> THE TASK
Could you repeat the records below exactly, leaving out any pictures?

[[ PROVIDED DATA, beginning ]]

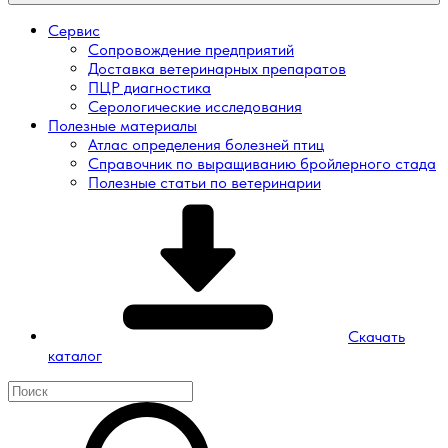
Сервис
Сопровождение предприятий
Доставка ветеринарных препаратов
ПЦР диагностика
Серологические исследования
Полезные материалы
Атлас определения болезней птиц
Справочник по выращиванию бройлерного стада
Полезные статьи по ветеринарии
Скачать
каталог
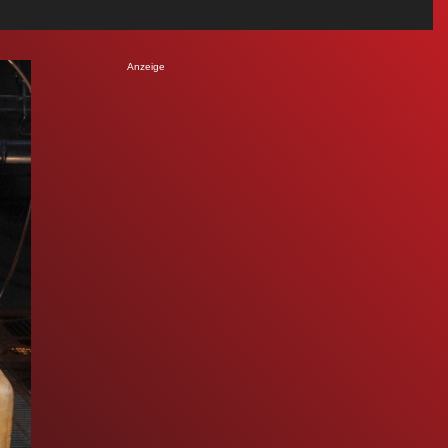
Anzeige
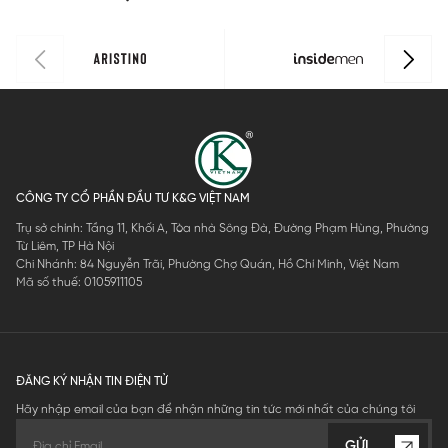
CÔNG TY CỔ PHẦN ĐẦU TƯ K&G VIỆT NAM
Trụ sở chính: Tầng 11, Khối A, Tòa nhà Sông Đà, Đường Phạm Hùng, Phường
Từ Liêm, TP Hà Nội
Chi Nhánh: 84 Nguyễn Trãi, Phường Chợ Quán, Hồ Chí Minh, Việt Nam
Mã số thuế: 0105911105
ĐĂNG KÝ NHẬN TIN ĐIỆN TỬ
Hãy nhập email của bạn để nhận những tin tức mới nhất của chúng tôi
GỬI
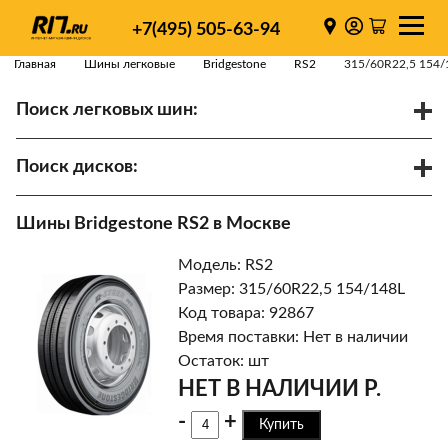
+7(495) 505-63-94
Главная
Шины легковые
Bridgestone
RS2
315/60R22,5 154/
Поиск легковых шин:
/
R
Спарки
Поиск дисков:
Диаметр
Ширина
PCD
Шины Bridgestone RS2 в Москве
ET
Ступица
Модель: RS2
Найти
Размер: 315/60R22,5 154/148L
Код товара: 92867
Время поставки: Нет в наличии
Остаток: шт
НЕТ В НАЛИЧИИ Р.
-
+
Купить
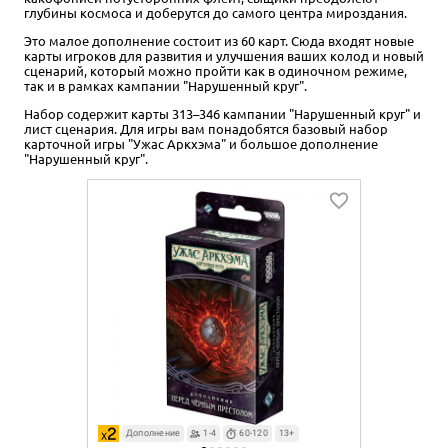
глубины космоса и доберутся до самого центра мироздания.
Это малое дополнение состоит из 60 карт. Сюда входят новые
карты игроков для развития и улучшения ваших колод и новый
сценарий, который можно пройти как в одиночном режиме,
так и в рамках кампании "Нарушенный круг".
Набор содержит карты 313–346 кампании "Нарушенный круг" и
лист сценария. Для игры вам понадобятся базовый набор
карточной игры "Ужас Аркхэма" и большое дополнение
"Нарушенный круг".
Дополнение
1-4
60-120
13+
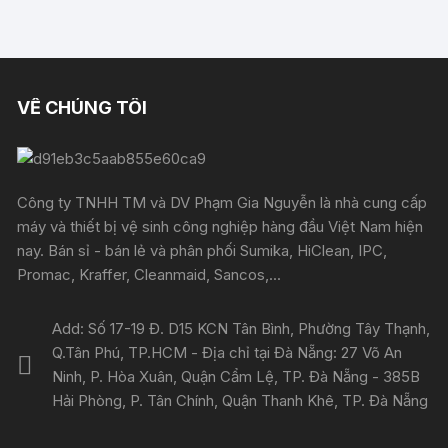
VỀ CHÚNG TÔI
Công ty TNHH TM và DV Phạm Gia Nguyễn là nhà cung cấp
máy và thiết bị vệ sinh công nghiệp hàng đầu Việt Nam hiện
nay. Bán sỉ - bán lẻ và phân phối Sumika, HiClean, IPC,
Promac, Kraffer, Cleanmaid, Sancos,...
Add: Số 17-19 Đ. D15 KCN Tân Bình, Phường Tây Thạnh,
Q.Tân Phú, TP.HCM - Địa chỉ tại Đà Nẵng: 27 Võ An
Ninh, P. Hòa Xuân, Quận Cẩm Lệ, TP. Đà Nẵng - 385B
Hải Phòng, P. Tân Chính, Quận Thanh Khê, TP. Đà Nẵng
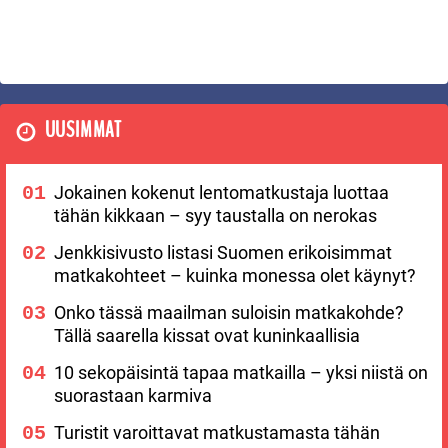
UUSIMMAT
Jokainen kokenut lentomatkustaja luottaa
tähän kikkaan – syy taustalla on nerokas
Jenkkisivusto listasi Suomen erikoisimmat
matkakohteet – kuinka monessa olet käynyt?
Onko tässä maailman suloisin matkakohde?
Tällä saarella kissat ovat kuninkaallisia
10 sekopäisintä tapaa matkailla – yksi niistä on
suorastaan karmiva
Turistit varoittavat matkustamasta tähän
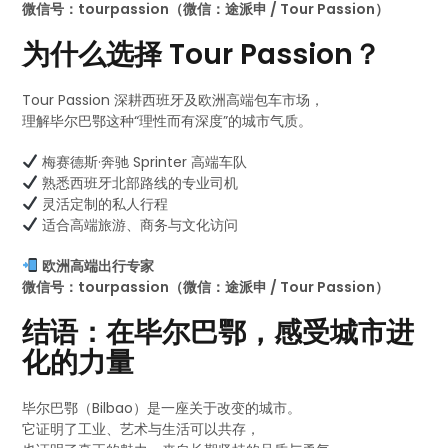
微信号：tourpassion（微信：途派申 / Tour Passion）
为什么选择 Tour Passion？
Tour Passion 深耕西班牙及欧洲高端包车市场，
理解毕尔巴鄂这种“理性而有深度”的城市气质。
梅赛德斯·奔驰 Sprinter 高端车队
熟悉西班牙北部路线的专业司机
灵活定制的私人行程
适合高端旅游、商务与文化访问
欧洲高端出行专家
微信号：tourpassion（微信：途派申 / Tour Passion）
结语：在毕尔巴鄂，感受城市进
化的力量
毕尔巴鄂（Bilbao）是一座关于改变的城市。
它证明了工业、艺术与生活可以共存，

[[ PROVIDED DATA, end ]]

> SOLUTION FOR THIS TASK
Сервис
Сопровождение предприятий
Доставка ветеринарных препаратов
ПЦР диагностика
Серологические исследования
Полезные материалы
Атлас определения болезней птиц
Справочник по выращиванию бройлерного стада
Полезные статьи по ветеринарии
Скачать
каталог
Anzeige
CÔNG TY CỔ PHẦN ĐẦU TƯ K&G VIỆT NAM
Trụ sở chính: Tầng 11, Khối A, Tòa nhà Sông Đà, Đường Phạm Hùng, Phường
Từ Liêm, TP Hà Nội
Chi Nhánh: 84 Nguyễn Trãi, Phường Chợ Quán, Hồ Chí Minh, Việt Nam
Mã số thuế: 0105911105
ĐĂNG KÝ NHẬN TIN ĐIỆN TỬ
Hãy nhập email của bạn để nhận những tin tức mới nhất của chúng tôi
GỬI
+7(495) 505-63-94
Главная
Шины легковые
Bridgestone
RS2
315/60R22,5 154/
Поиск легковых шин:
/
R
Спарки
Поиск дисков:
Диаметр
Ширина
PCD
Шины Bridgestone RS2 в Москве
ET
Ступица
Модель: RS2
Найти
Размер: 315/60R22,5 154/148L
Код товара: 92867
Время поставки: Нет в наличии
Остаток: шт
НЕТ В НАЛИЧИИ Р.
-
+
Купить
глубины космоса и доберутся до самого центра мироздания.
Это малое дополнение состоит из 60 карт. Сюда входят новые
карты игроков для развития и улучшения ваших колод и новый
сценарий, который можно пройти как в одиночном режиме,
так и в рамках кампании "Нарушенный круг".
Набор содержит карты 313–346 кампании "Нарушенный круг" и
лист сценария. Для игры вам понадобятся базовый набор
карточной игры "Ужас Аркхэма" и большое дополнение
"Нарушенный круг".
Дополнение
1-4
60-120
13+
VỀ CHÚNG TÔI
Công ty TNHH TM và DV Phạm Gia Nguyễn là nhà cung cấp
máy và thiết bị vệ sinh công nghiệp hàng đầu Việt Nam hiện
nay. Bán sỉ - bán lẻ và phân phối Sumika, HiClean, IPC,
Promac, Kraffer, Cleanmaid, Sancos,...
Add: Số 17-19 Đ. D15 KCN Tân Bình, Phường Tây Thạnh,
Q.Tân Phú, TP.HCM - Địa chỉ tại Đà Nẵng: 27 Võ An
Ninh, P. Hòa Xuân, Quận Cẩm Lệ, TP. Đà Nẵng - 385B
Hải Phòng, P. Tân Chính, Quận Thanh Khê, TP. Đà Nẵng
UUSIMMAT
Jokainen kokenut lentomatkustaja luottaa
tähän kikkaan – syy taustalla on nerokas
Jenkkisivusto listasi Suomen erikoisimmat
matkakohteet – kuinka monessa olet käynyt?
Onko tässä maailman suloisin matkakohde?
Tällä saarella kissat ovat kuninkaallisia
10 sekopäisintä tapaa matkailla – yksi niistä on
suorastaan karmiva
Turistit varoittavat matkustamasta tähän
微信号：tourpassion（微信：途派申 / Tour Passion）
为什么选择 Tour Passion？
Tour Passion 深耕西班牙及欧洲高端包车市场，
理解毕尔巴鄂这种“理性而有深度”的城市气质。
梅赛德斯·奔驰 Sprinter 高端车队
熟悉西班牙北部路线的专业司机
灵活定制的私人行程
适合高端旅游、商务与文化访问
欧洲高端出行专家
微信号：tourpassion（微信：途派申 / Tour Passion）
结语：在毕尔巴鄂，感受城市进
化的力量
毕尔巴鄂（Bilbao）是一座关于改变的城市。
它证明了工业、艺术与生活可以共存，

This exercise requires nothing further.